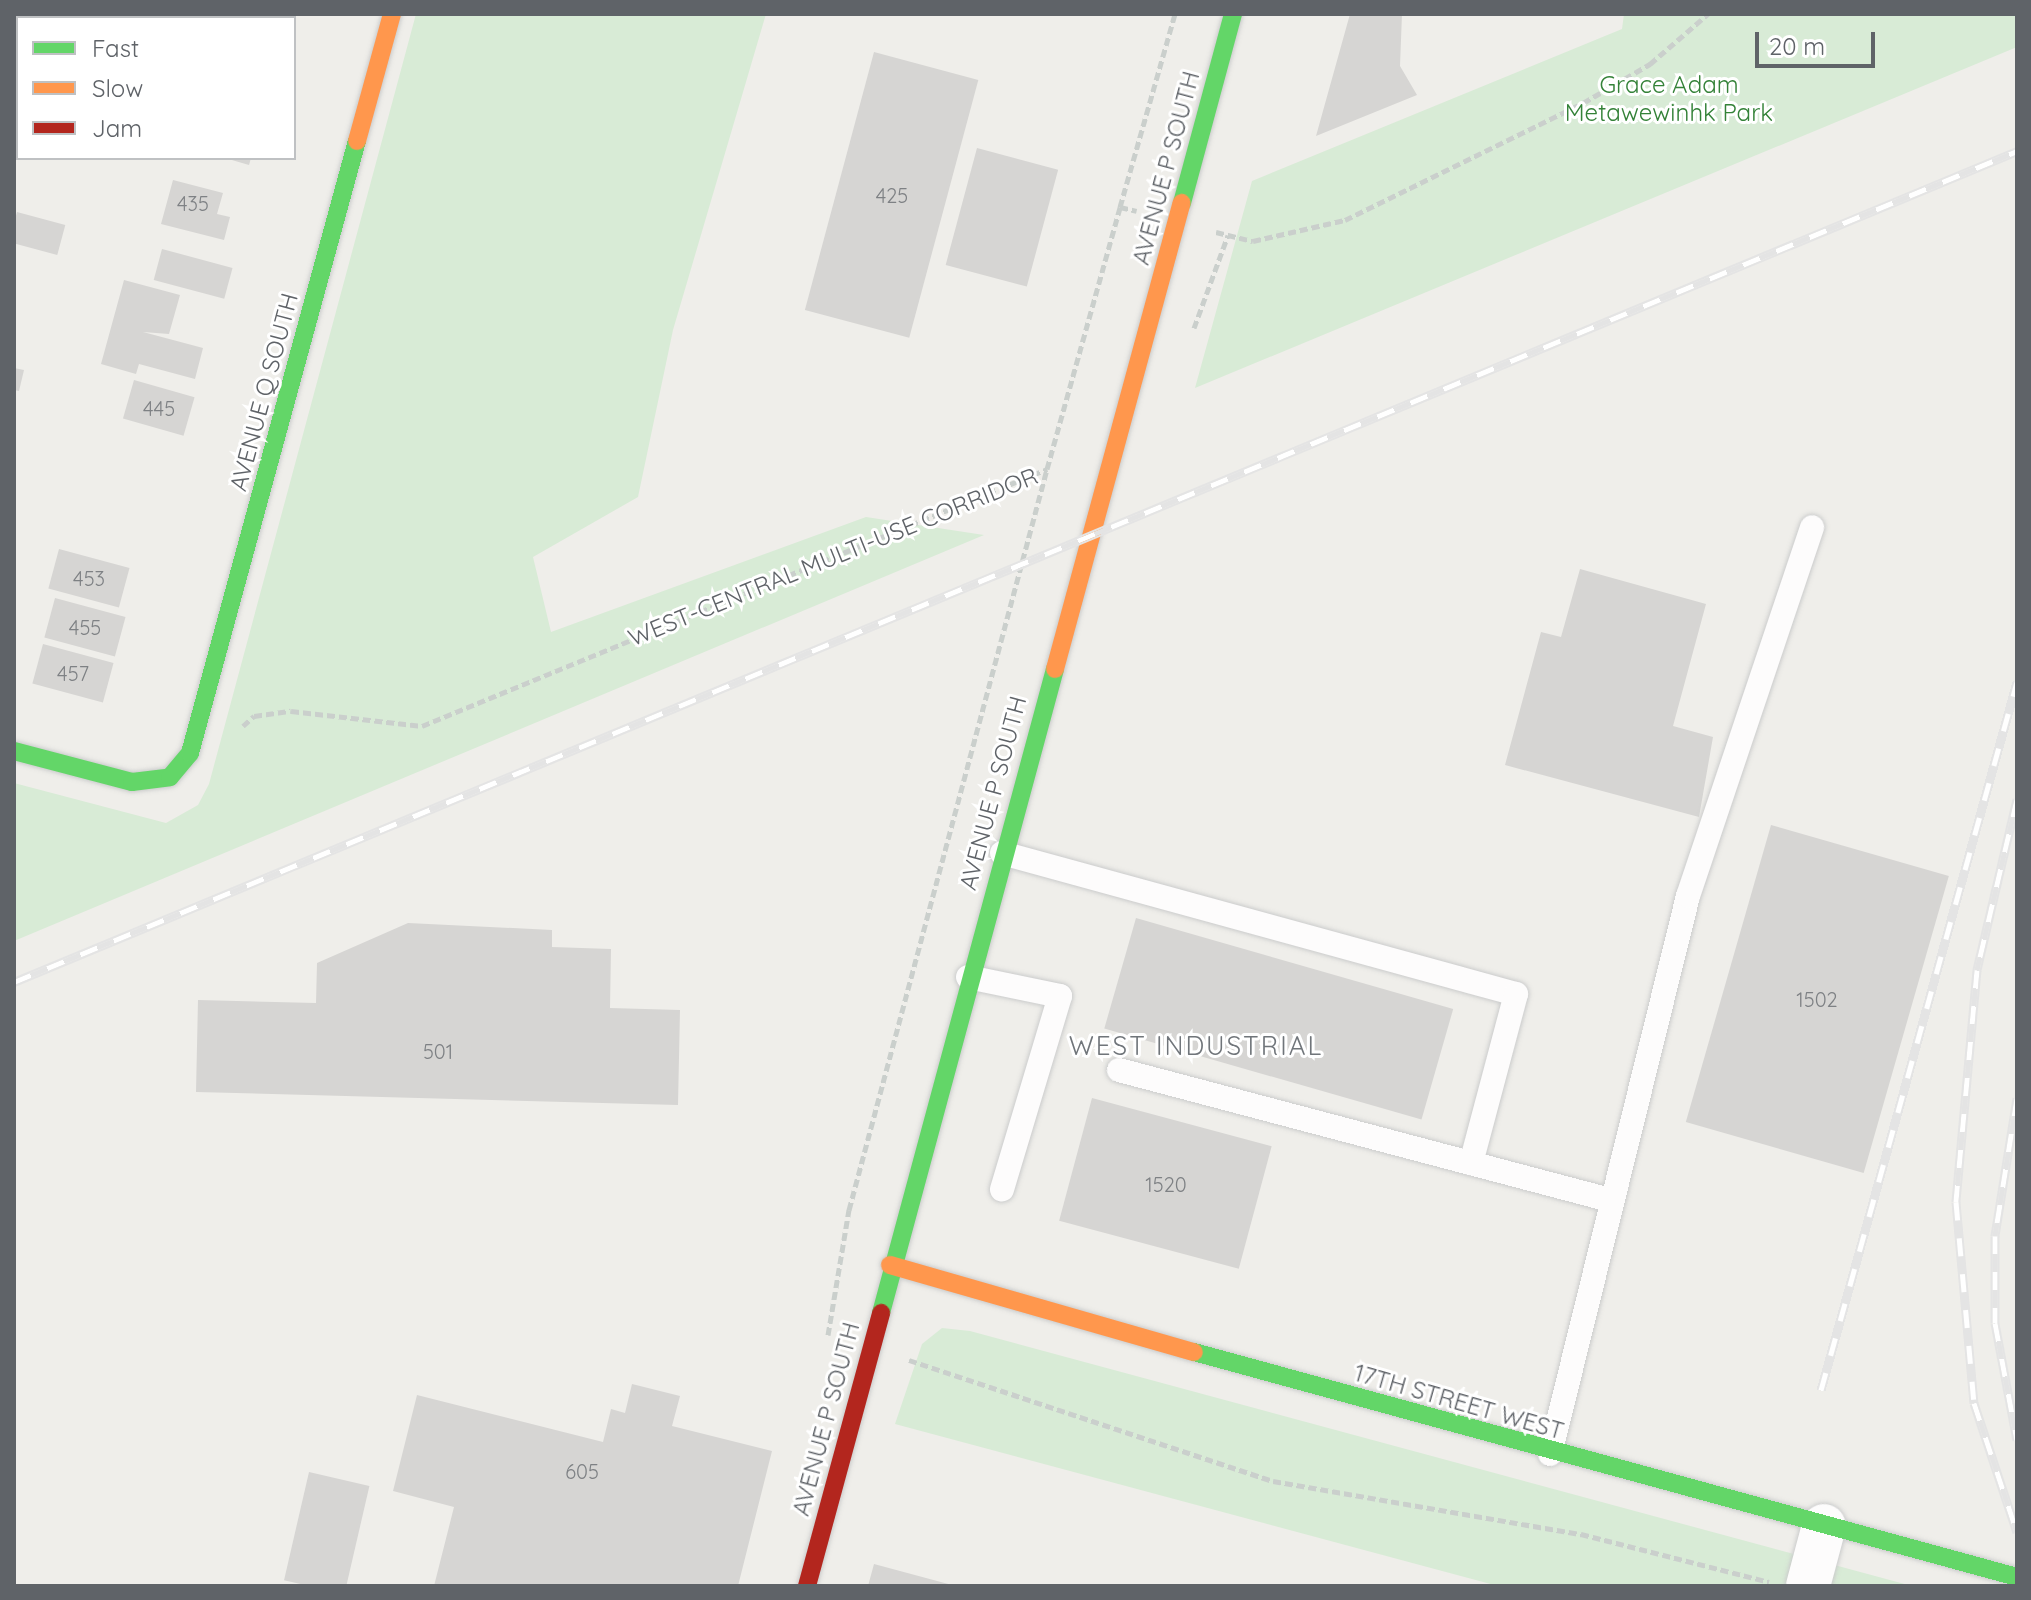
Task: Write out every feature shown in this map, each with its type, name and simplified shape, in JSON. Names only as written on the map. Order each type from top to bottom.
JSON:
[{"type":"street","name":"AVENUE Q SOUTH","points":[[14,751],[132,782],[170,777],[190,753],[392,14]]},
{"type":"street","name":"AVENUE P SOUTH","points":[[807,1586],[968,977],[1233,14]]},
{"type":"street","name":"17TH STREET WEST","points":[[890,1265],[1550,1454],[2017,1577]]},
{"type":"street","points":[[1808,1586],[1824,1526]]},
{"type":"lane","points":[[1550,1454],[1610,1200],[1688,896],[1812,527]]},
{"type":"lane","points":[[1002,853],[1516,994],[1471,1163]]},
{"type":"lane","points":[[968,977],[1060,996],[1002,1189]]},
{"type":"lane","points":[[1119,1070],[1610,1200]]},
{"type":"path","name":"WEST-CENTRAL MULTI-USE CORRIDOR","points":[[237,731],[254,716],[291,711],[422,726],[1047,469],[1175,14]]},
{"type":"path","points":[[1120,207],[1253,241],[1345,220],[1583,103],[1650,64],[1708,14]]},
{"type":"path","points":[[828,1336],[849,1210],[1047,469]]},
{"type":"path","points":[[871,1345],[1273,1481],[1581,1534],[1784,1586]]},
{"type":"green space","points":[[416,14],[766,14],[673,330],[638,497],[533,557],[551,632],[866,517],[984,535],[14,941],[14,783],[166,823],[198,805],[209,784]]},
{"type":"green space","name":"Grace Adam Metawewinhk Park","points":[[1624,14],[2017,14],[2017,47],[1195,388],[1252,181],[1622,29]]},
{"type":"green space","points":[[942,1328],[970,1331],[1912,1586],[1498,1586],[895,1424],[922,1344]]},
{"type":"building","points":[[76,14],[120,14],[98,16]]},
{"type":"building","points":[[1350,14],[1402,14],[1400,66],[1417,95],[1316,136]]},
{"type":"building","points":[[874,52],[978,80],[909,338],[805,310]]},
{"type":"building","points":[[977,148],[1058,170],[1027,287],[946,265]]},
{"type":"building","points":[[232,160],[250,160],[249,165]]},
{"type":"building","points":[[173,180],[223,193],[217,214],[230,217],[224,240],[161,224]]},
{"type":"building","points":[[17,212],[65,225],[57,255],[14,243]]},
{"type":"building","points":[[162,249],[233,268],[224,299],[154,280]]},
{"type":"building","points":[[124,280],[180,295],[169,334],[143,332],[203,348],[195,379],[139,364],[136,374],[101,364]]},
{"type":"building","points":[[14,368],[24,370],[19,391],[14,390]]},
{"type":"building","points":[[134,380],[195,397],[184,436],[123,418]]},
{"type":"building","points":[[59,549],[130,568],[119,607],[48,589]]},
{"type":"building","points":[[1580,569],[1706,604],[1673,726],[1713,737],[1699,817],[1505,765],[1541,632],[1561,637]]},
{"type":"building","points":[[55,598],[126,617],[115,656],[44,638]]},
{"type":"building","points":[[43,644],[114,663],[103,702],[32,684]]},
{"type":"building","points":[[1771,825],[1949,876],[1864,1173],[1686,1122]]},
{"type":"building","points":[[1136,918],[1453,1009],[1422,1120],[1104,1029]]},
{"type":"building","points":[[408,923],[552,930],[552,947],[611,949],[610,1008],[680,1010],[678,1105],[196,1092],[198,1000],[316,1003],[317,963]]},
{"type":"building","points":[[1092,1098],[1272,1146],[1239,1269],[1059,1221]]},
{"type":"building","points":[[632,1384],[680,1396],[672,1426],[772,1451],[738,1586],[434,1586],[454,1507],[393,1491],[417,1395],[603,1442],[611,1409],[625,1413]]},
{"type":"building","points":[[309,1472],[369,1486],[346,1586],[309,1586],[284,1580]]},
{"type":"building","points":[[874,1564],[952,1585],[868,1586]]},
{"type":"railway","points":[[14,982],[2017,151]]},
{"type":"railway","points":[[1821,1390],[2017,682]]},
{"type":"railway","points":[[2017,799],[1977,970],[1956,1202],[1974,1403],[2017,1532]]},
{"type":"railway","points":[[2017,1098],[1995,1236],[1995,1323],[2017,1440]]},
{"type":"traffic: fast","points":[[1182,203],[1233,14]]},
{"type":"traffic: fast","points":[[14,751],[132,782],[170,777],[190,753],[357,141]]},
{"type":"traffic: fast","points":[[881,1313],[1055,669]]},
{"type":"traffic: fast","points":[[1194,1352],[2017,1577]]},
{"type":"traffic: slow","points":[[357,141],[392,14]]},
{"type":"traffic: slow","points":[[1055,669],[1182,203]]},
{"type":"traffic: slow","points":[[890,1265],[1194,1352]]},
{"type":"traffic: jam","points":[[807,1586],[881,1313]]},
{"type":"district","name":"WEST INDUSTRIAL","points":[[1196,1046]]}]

## EXERCISE DIRECTIONS
Filter the listing down to the lines holding the word "street", and return those.

## OUTPUT FOR THIS TASK
[{"type":"street","name":"AVENUE Q SOUTH","points":[[14,751],[132,782],[170,777],[190,753],[392,14]]},
{"type":"street","name":"AVENUE P SOUTH","points":[[807,1586],[968,977],[1233,14]]},
{"type":"street","name":"17TH STREET WEST","points":[[890,1265],[1550,1454],[2017,1577]]},
{"type":"street","points":[[1808,1586],[1824,1526]]},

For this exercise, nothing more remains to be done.